▶ [Exercise directions] Each line of the data that mentions the string "style" needs to be identified and copied.

Data for the task Block Start

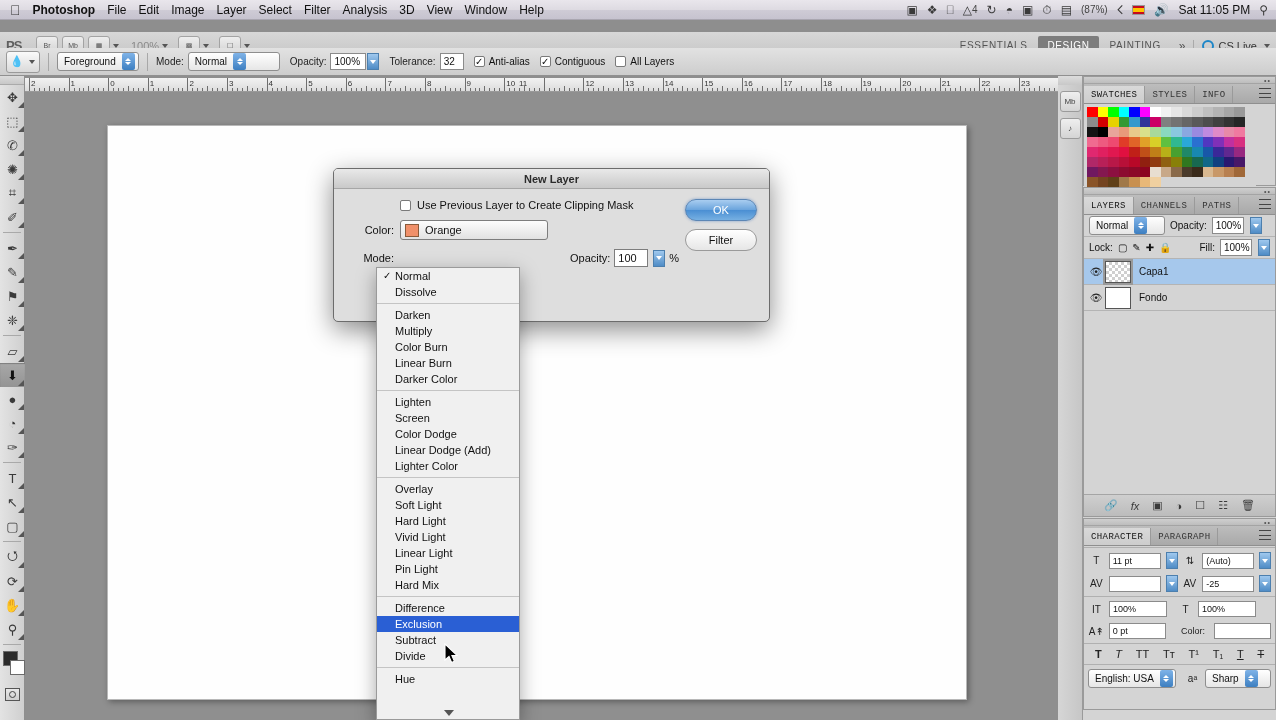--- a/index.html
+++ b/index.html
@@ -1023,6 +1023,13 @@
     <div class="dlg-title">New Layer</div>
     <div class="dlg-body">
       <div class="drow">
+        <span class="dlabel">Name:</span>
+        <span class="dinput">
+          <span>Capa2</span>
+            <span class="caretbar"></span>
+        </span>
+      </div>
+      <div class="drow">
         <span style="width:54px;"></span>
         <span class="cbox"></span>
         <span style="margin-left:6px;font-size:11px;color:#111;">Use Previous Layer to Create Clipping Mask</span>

Data for the task Block End

▶ [Task answer]
         <span style="width:54px;"></span>
         <span style="margin-left:6px;font-size:11px;color:#111;">Use Previous Layer to Create Clipping Mask</span>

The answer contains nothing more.